Does SOSMA have teeth strong enough to bite these terrorists? Or is it a leash that only tighten itself around the neck of our officers who valiantly place their lives in danger for our safety? And with that, may be it is time for us to wipe off the dust that had settled on Act 82 and to return it to active use.
No offence to Act 747 supporters. It will work, in a society that is civil, liberal and mature. But we are now facing a very strong threat against way of life, sovereignity and security. And if Uncle Sam choose to establish their PATRIOT Act, and Singapore still maintains their own version of ISA, did we erred in our decision? As the Malay peribahasa has once said, kalau sesat, kembalilah ke pangkal jalan (transliterated as if you are lost, return to the point you began).
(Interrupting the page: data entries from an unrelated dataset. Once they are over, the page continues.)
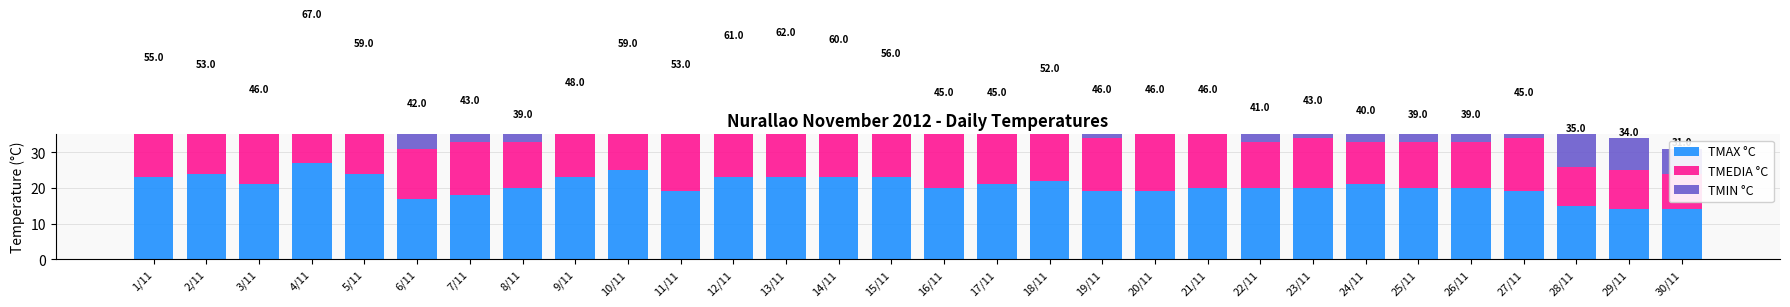

Reading right to left, transcribe all the data shown in this chart.

TMAX °C: 30/11=14	29/11=14	28/11=15	27/11=19	26/11=20	25/11=20	24/11=21	23/11=20	22/11=20	21/11=20	20/11=19	19/11=19	18/11=22	17/11=21	16/11=20	15/11=23	14/11=23	13/11=23	12/11=23	11/11=19	10/11=25	9/11=23	8/11=20	7/11=18	6/11=17	5/11=24	4/11=27	3/11=21	2/11=24	1/11=23
TMEDIA °C: 30/11=10	29/11=11	28/11=11	27/11=15	26/11=13	25/11=13	24/11=12	23/11=14	22/11=13	21/11=15	20/11=16	19/11=15	18/11=16	17/11=15	16/11=15	15/11=18	14/11=20	13/11=21	12/11=21	11/11=18	10/11=19	9/11=15	8/11=13	7/11=15	6/11=14	5/11=20	4/11=22	3/11=16	2/11=17	1/11=18
TMIN °C: 30/11=7	29/11=9	28/11=9	27/11=11	26/11=6	25/11=6	24/11=7	23/11=9	22/11=8	21/11=11	20/11=11	19/11=12	18/11=14	17/11=9	16/11=10	15/11=15	14/11=17	13/11=18	12/11=17	11/11=16	10/11=15	9/11=10	8/11=6	7/11=10	6/11=11	5/11=15	4/11=18	3/11=9	2/11=12	1/11=14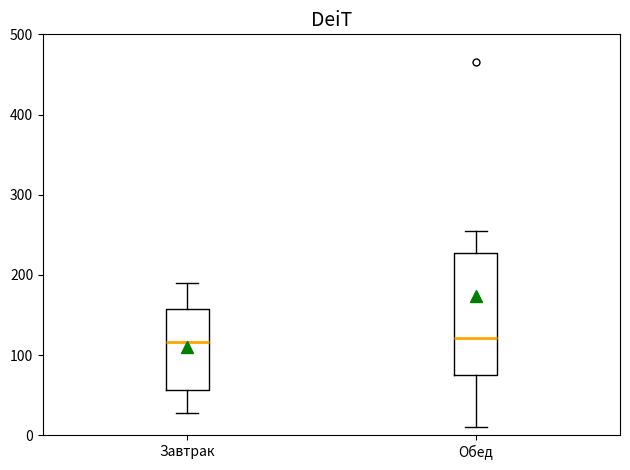

Reading left to right, read every box against the y-axis: the position of its median line, the range the box covers, and the ends of its whiskers. The values are not printed on the chart, so give them approximately, as read against the axis.

Завтрак: median 120, box 60 to 160, whiskers 30 to 190
Обед: median 120, box 80 to 230, whiskers 10 to 260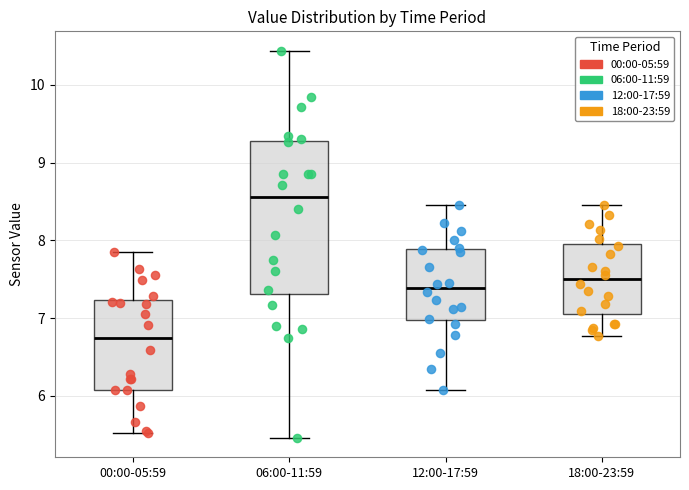

Which box is the tallest, from its lower edge to its upper edge?

06:00-11:59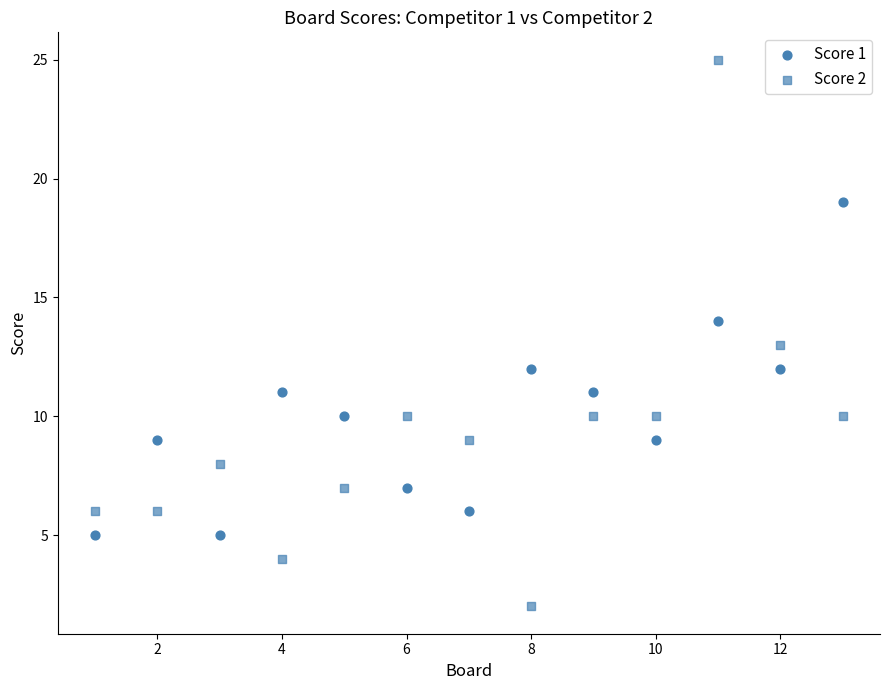

How many data points are displayed?

26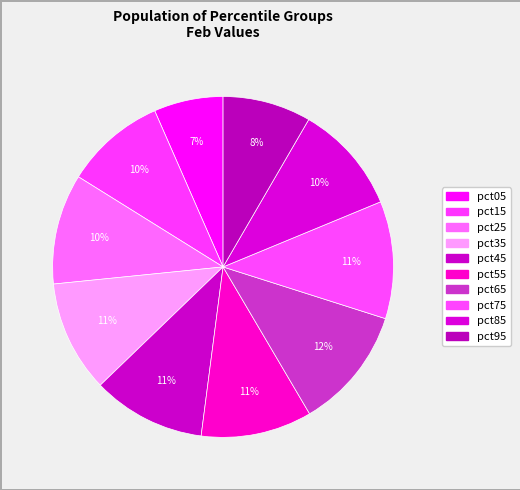

To the nearest percent, what is the difference between the pct75 and pct85 slice percentages?

1%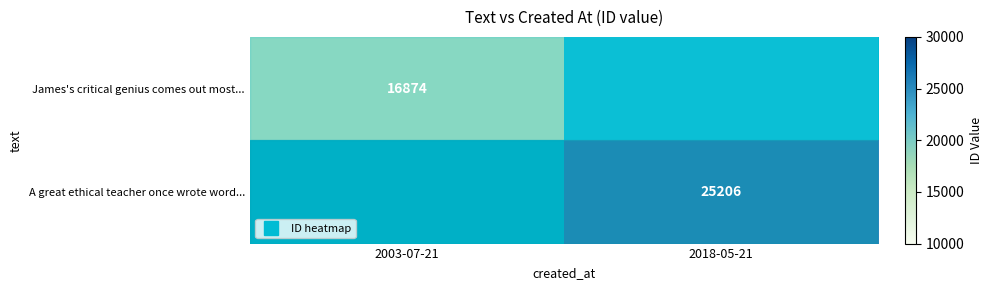

What is the smallest value displayed?

16874.0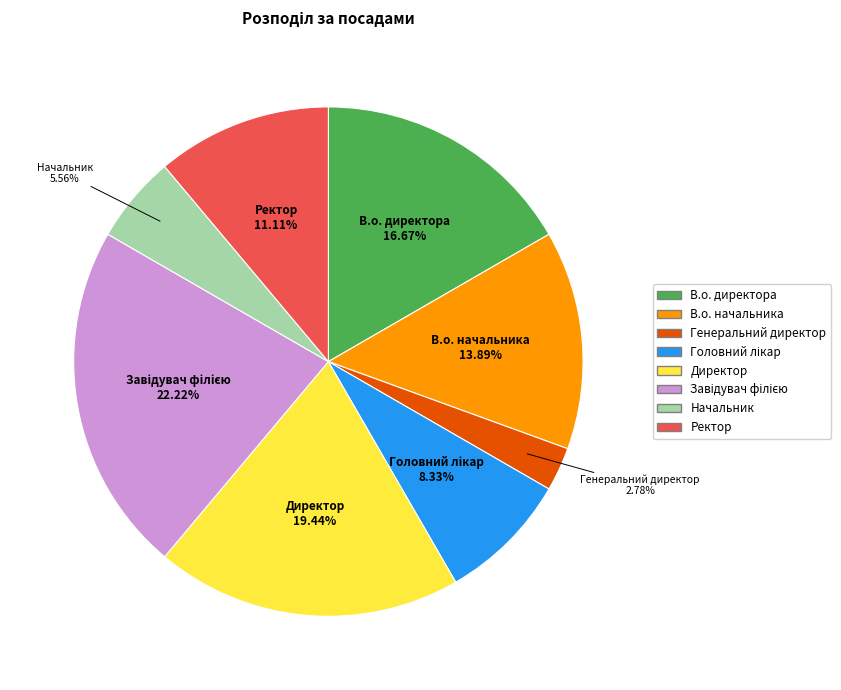

To the nearest percent, what is the average slice percentage?

12%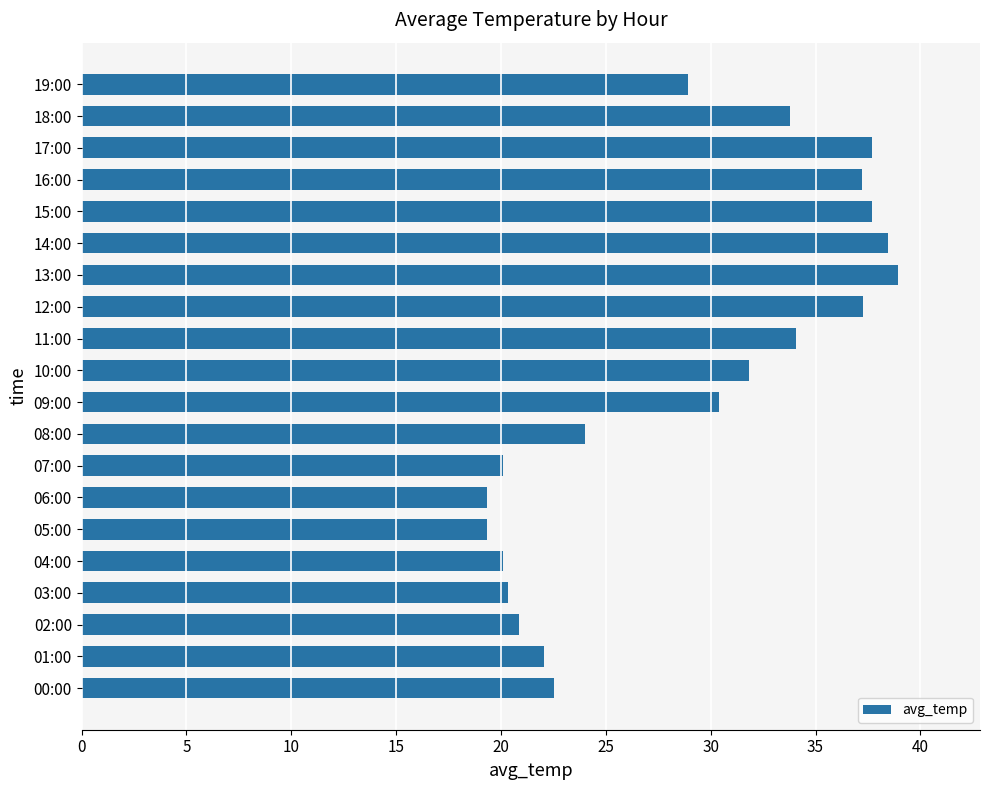

Which has a higher value, 16:00 or 03:00?

16:00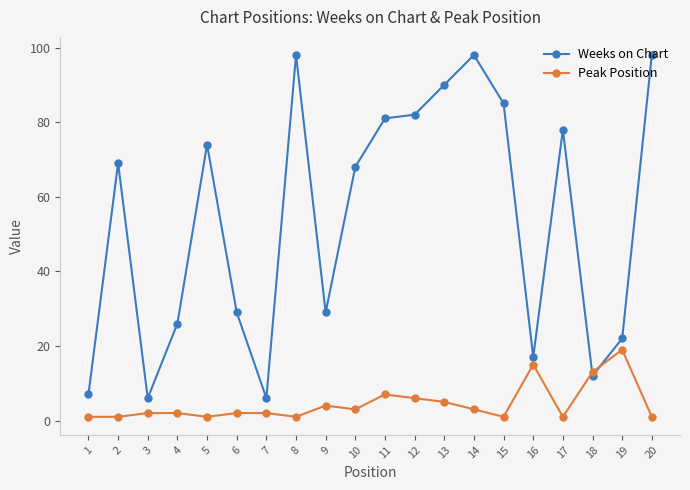

At which category does Weeks on Chart reach its first local valley?

3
An edited version of this article was published by The Star on 18 August 2014 and can be found here: 


  1. Sacrifice the basic right of many for the sake of few insecure politicians. How so different is this from the reality of us layman living in a caged home just to feel safe from the few parang wielding intruders. Leaders need to lead and not assume self as god...

  2. Understand your concern on the matter of basic right. This could have been addressed via means of increasing the burden of proof for one to be arrested under the Act. Yet, the short cut was to demolish the law, and along with it, somewhere around 20 other laws, including one that touches on the integrity of our claims over our territorial waters. Most of us would be worried about the basic rights, but God forbids, the moment the first bomb explodes, the first shots fired, no one will talk about basic rights.

    Do be the devil's advocate, as we here at DSGC would like to hear opposing views, as we may also be wrong in some of the views we shared.